Shionage, O'Sensei said aikido is 90% atemi, and he was right but we can't start there we have to work our way up with aikido basics - shionage is a great exempt of that. Named as a four direction throw shionage takes us out of the range of uke and into their blind side, through the syllabus, weapons and bunkai (application of the kata) to boxing style attacks we start to understand what it means.
A lifetime of study wouldn't do it justice let alone a series of lessons series. But here are some notes from those lessons.
A good beginning is to explore shionage through our schools syllabus and the 5 levels of technique.
Kotai - Its not normally examined in our school as we start with yokomen when it first appears in the grading syllabus. But we can easily explore Kotai (static) level by allowing uke to strike and press against our body, then and only then can we move. (Moving before the strike lands is of course junta technique). With the hand pressing firmly against our shoulder or head we change hanmi and if our position is correct ukase hand naturally falls into our hands not need to even look. Its like magic and if we get it right at static level then under movement the foundation sets us up for good technique.

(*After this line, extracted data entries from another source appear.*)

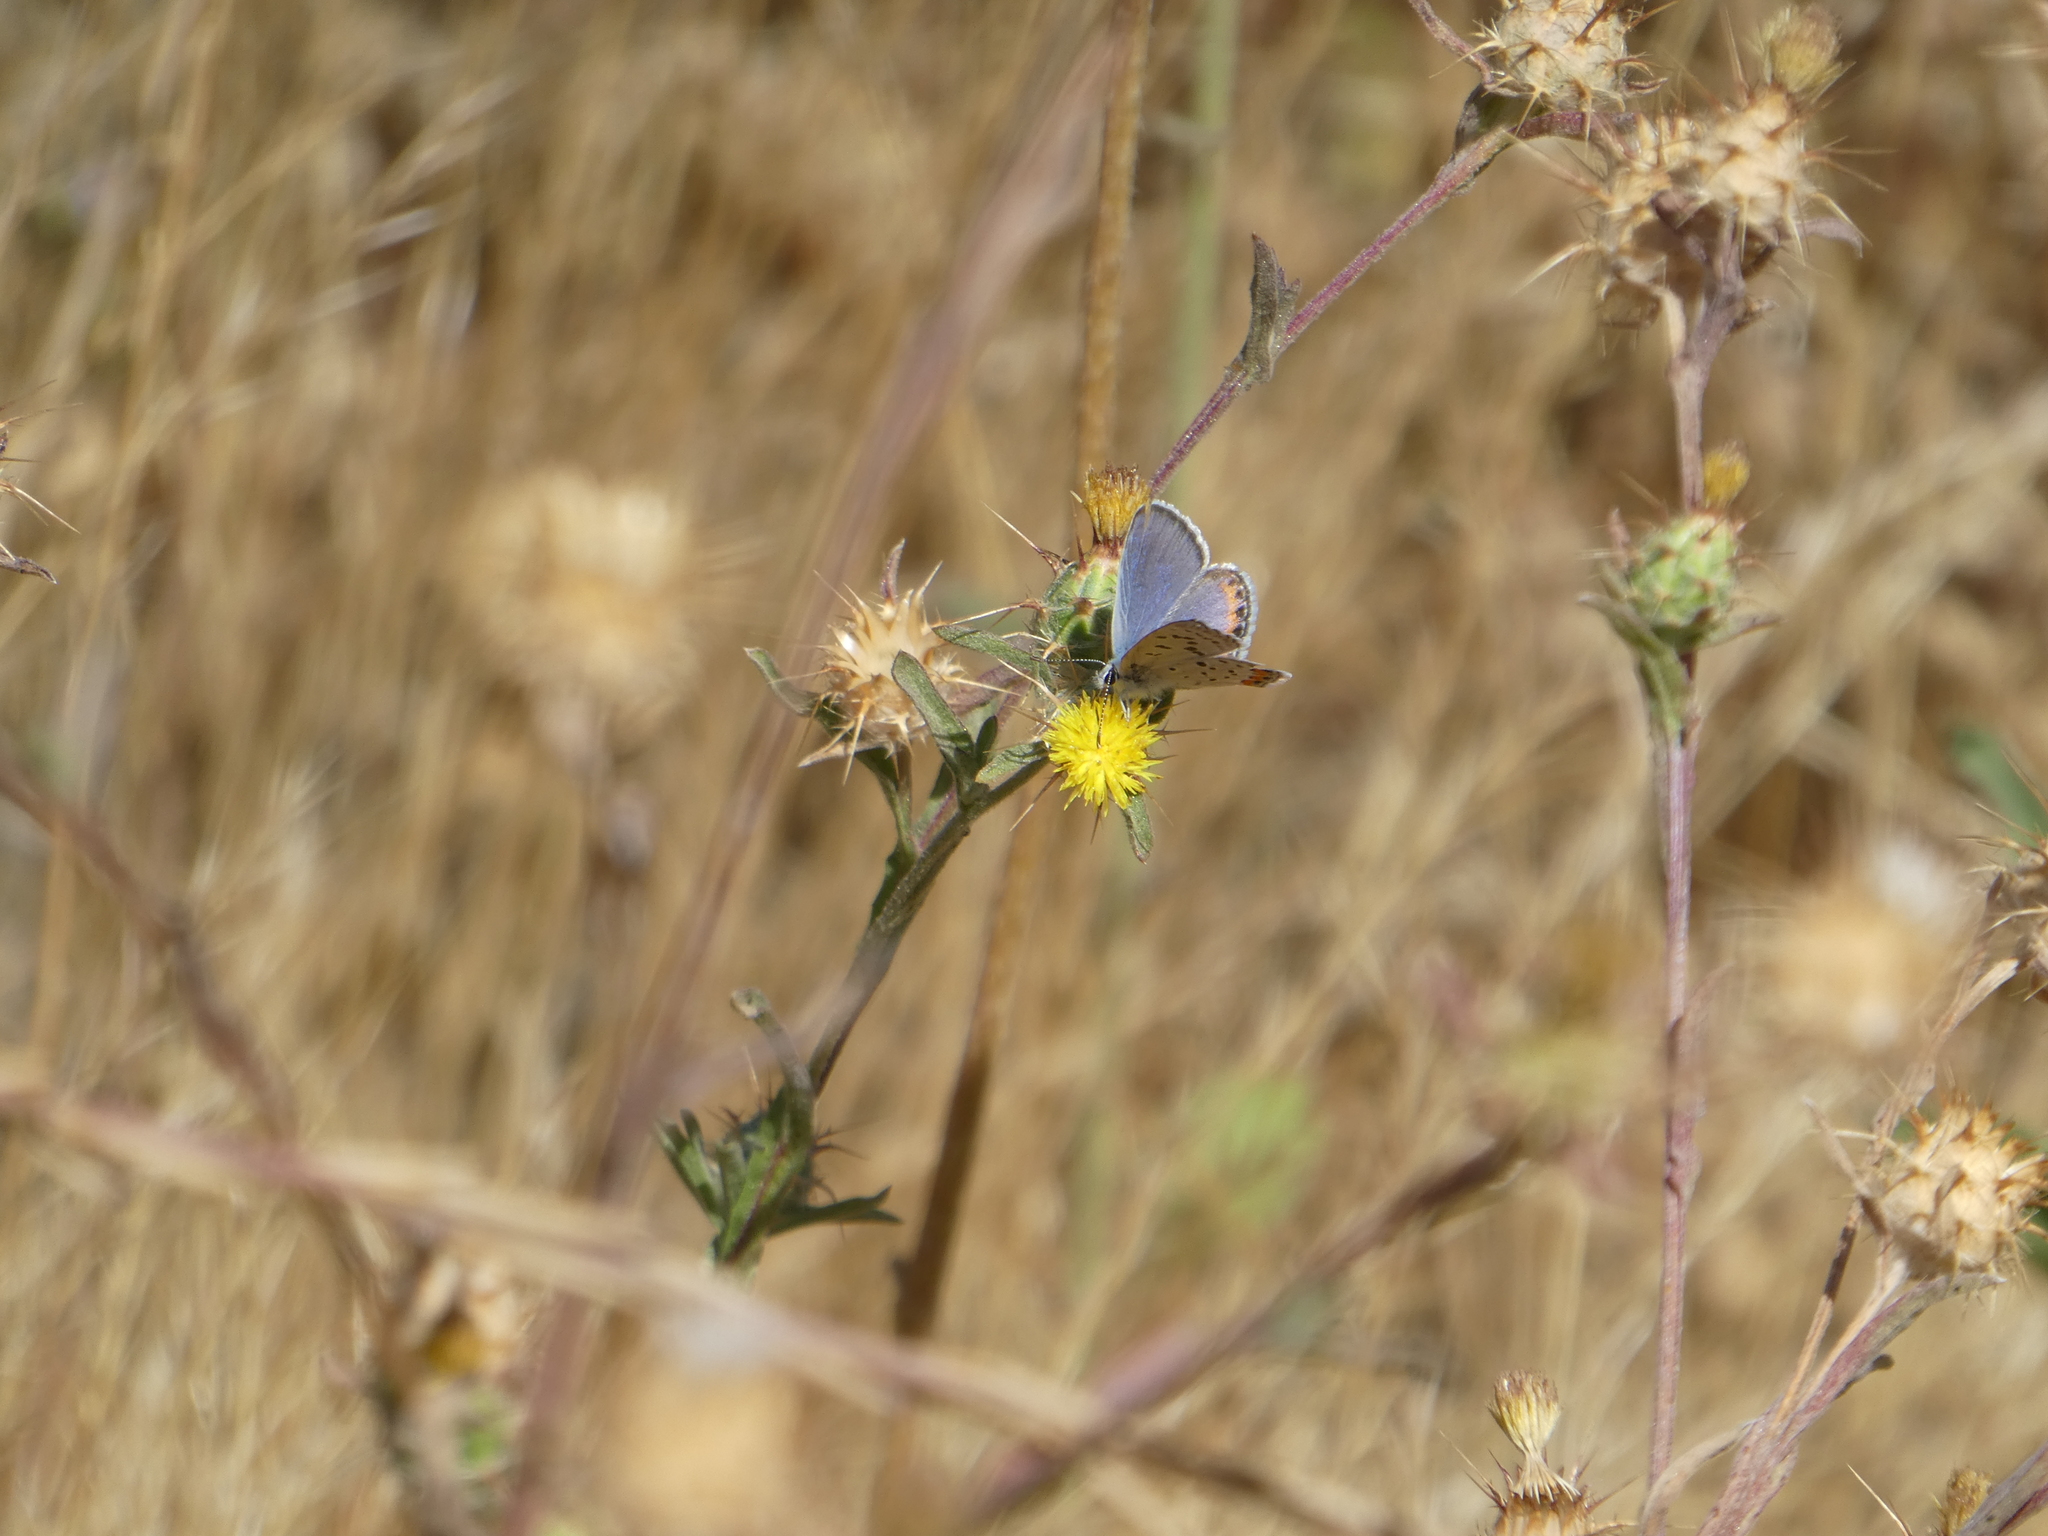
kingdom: Animalia
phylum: Arthropoda
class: Insecta
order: Lepidoptera
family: Lycaenidae
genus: Icaricia
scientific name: Icaricia acmon
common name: Acmon blue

Juntai - Yokoenuchi shionage under movement, its well ingrained and didn't spend to much time n this here except to ensue that the moon shadow lizard legs is done correctly and at the finish nage is in shikaku body position(the hidden or dead spot behind uke). More than a few weren't so we took the pin to the ground to check that zanshin was present as well as proper positioning
under freestyle technique the requirement for uke to follow and nage lead starts to break down a bit. Nage is now free to draw out an early and thus weaker attack from uke, free to step back further and draw uke into overcommitting. This is the fun and dynamic of ryutai and shionage with its more circular movements lends itself well to exploring this aspects. Nishio sensei talks about this concept of nage initiating the attack in this interview
Starting first with big circles we start with tobokomi (big) movement, demonstrated nicely by Tamura sensei as he leaps in to uke in the latter part of this video. in some senses its a step back from Ryutai level but its just preparing you for a higher level as we now start to shrink the size of the circle. At some point here the circle is too small to step through and so nage doesn't and just returns the circle. The technique starts now to resemble circle kokyunage (but we are thinking in our minds shionage) and leads us nicely in a mental sense to Kontai
This level is all mind extension but for those of us mere mortals that can't quite get there we have to use a bit of body. the technique starts with the hanmi and the circle is a bit of an atom to uke and then let them off the hook and send them on the way with a circle. As we get better at this the atemi is all we need and the 'no=touch' technique variants of yokomenuchi zenpo nage appear if we let uke off the hook and yokomenuchi irimi sakate if we choose to continue the iris.
The danger of course is in striving for Kontai technique too soon and just end up fighting uke, the foundation levels beginning with kotai prevent this.